# taz.de -- Uni-Besetzung in Hongkong: Ausharren im Hörsaal
       
       > Viele Protestierende haben die umzingelte Polytechnische Universität
       > verlassen, aber nicht alle. Business-Angestellte demonstrieren in
       > Solidarität.
       
 (IMG) Bild: Ein Demonstrant versucht über einen Abwasserkanal in der Universität zu entkommen
       
       Peking taz | Für Hongkongs Aktivisten ist es eine Hiobsbotschaft: Die
       Volksrepublik China spricht den Gerichten in Hongkong die Berechtigung ab,
       Entscheidungen über ihre Verfassung zu treffen.
       
       Pekings Parlamentssprecher Jian Tiewei erklärte laut der staatlichen
       Nachrichtenagentur Xinhua, nur der chinesische Volkskongress könne
       Entscheidungen über die Verfassung Hongkongs treffen. Hintergrund ist ein
       am Montag gefälltes Urteil des obersten Gerichts in Hongkong, das ein
       Vermummungsverbot für Demonstranten als verfassungswidrig aufgehoben hatte.
       
       „Falls sich noch jemand fragt, wie aufrichtig Peking zum Thema
       „Rechtsstaat“ und „unabhängige Justiz“ steht“, twitterte der Hongkonger
       Aktivist Lokman Tsui die Meldung auf Twitter.
       
       In der Tat hat die Protestbewegung weitestgehend das Vertrauen in die
       Rechtsstaatlichkeit Hongkongs verloren. Als Indiz dient die überbordende
       Polizeigewalt: Während in dem fünfmonatigen Konflikt schon über 4.400
       Aktivisten festgenommen wurden, suspendierte die Hongkonger Polizeibehörde
       bislang nur einen einzigen ihrer Beamten.
       
       ## Straflosigkeit bei Polizeigewalt
       
       Selbst jener Verkehrspolizist, der einen schwarz vermummten Demonstranten
       aus nächster Nähe in den Oberkörper schoss und lebensgefährlich verletzte,
       wurde selbst über eine Woche nach der Tat noch nicht abgestraft.

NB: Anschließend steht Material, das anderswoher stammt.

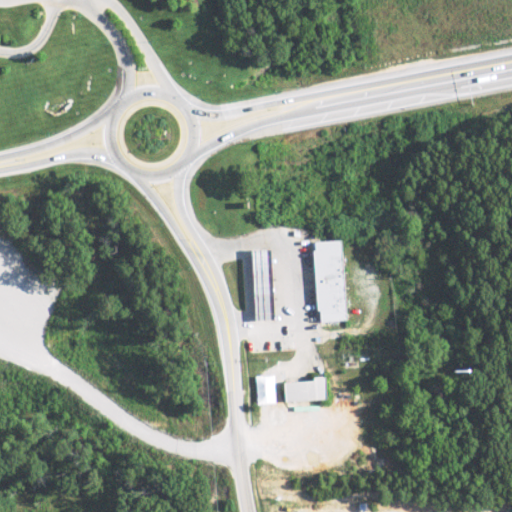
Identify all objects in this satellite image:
road: (140, 46)
road: (113, 47)
road: (419, 80)
road: (153, 92)
road: (253, 103)
road: (251, 122)
road: (57, 139)
road: (59, 156)
road: (177, 204)
road: (158, 205)
building: (337, 281)
building: (267, 286)
road: (230, 372)
building: (310, 390)
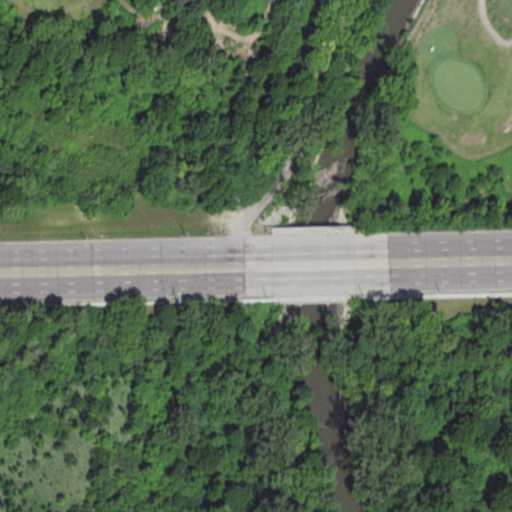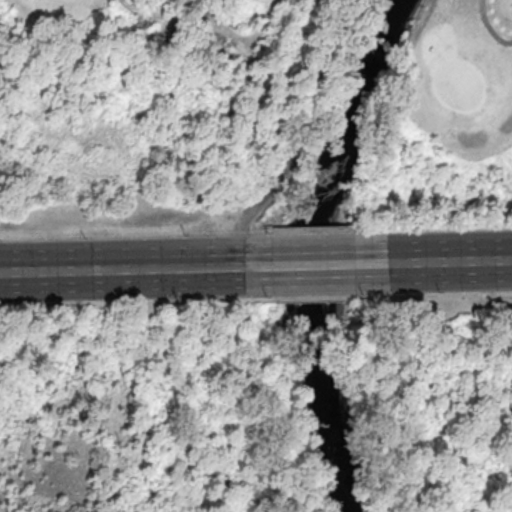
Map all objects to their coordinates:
road: (488, 27)
park: (306, 96)
road: (292, 135)
park: (93, 157)
river: (312, 250)
road: (434, 262)
road: (313, 265)
road: (134, 269)
park: (258, 411)
park: (258, 411)
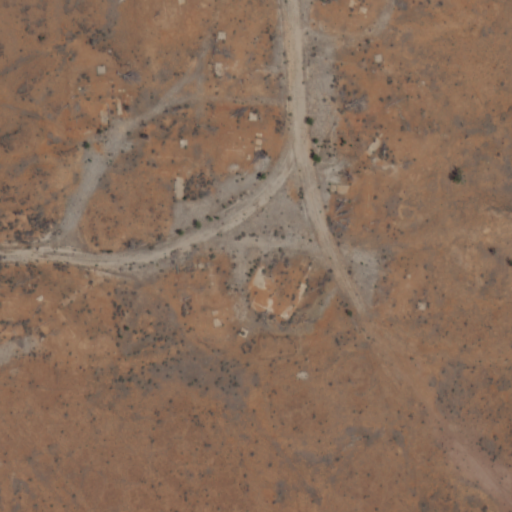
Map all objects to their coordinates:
road: (212, 201)
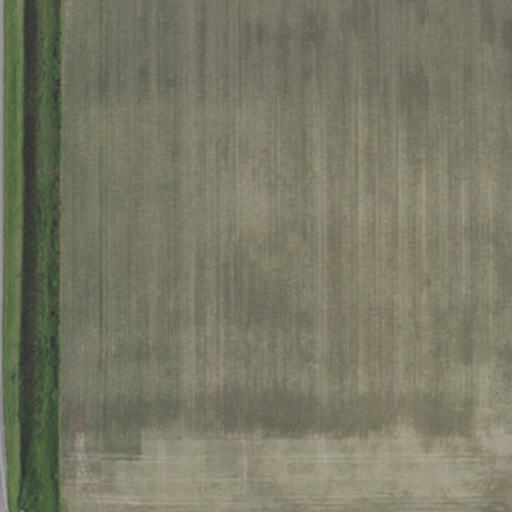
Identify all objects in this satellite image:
crop: (284, 255)
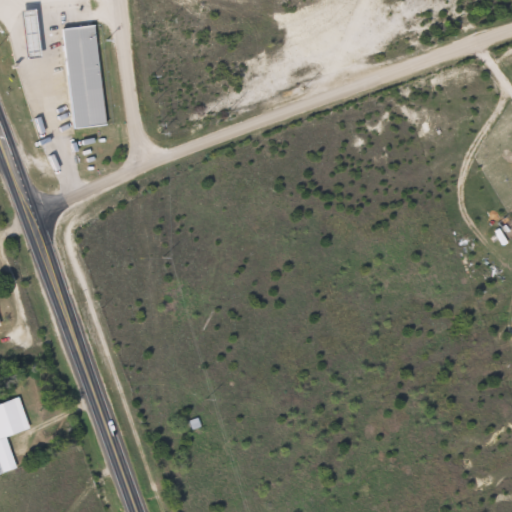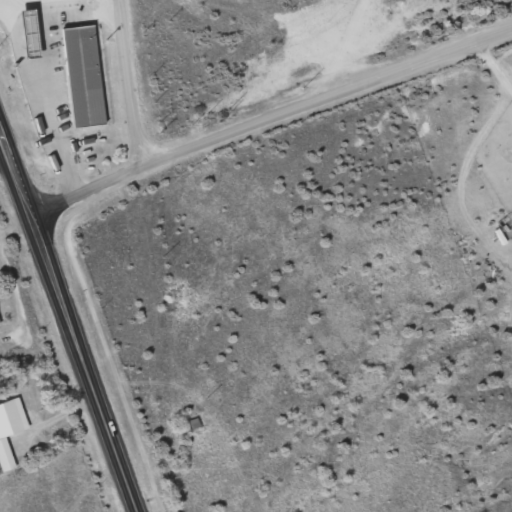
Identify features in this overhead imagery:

Die
       Financial Times zitiert einen anonymen Polizisten aus Hongkong, der offen
       zugibt, dass sich seine Kollegen wenig um die bestehenden Gesetze scheren.
       Wer diese bricht, erhalte Rückendeckung von seinem Vorgesetzten. Der harte
       Kern der Protestbewegung rechtfertigt aufgrund dieser Machtungleichheit
       ihre teils gewalttätigen Aktionen.
       
       [1][Die noch immer besetzte Polytechnische Universität] präsentierte sich
       jedoch am Dienstagmorgen geradezu friedlich. Die Sicherheitskräfte hielten
       sich im Hintergrund, kontrollierten jedoch nach wie vor alle Zugangswege.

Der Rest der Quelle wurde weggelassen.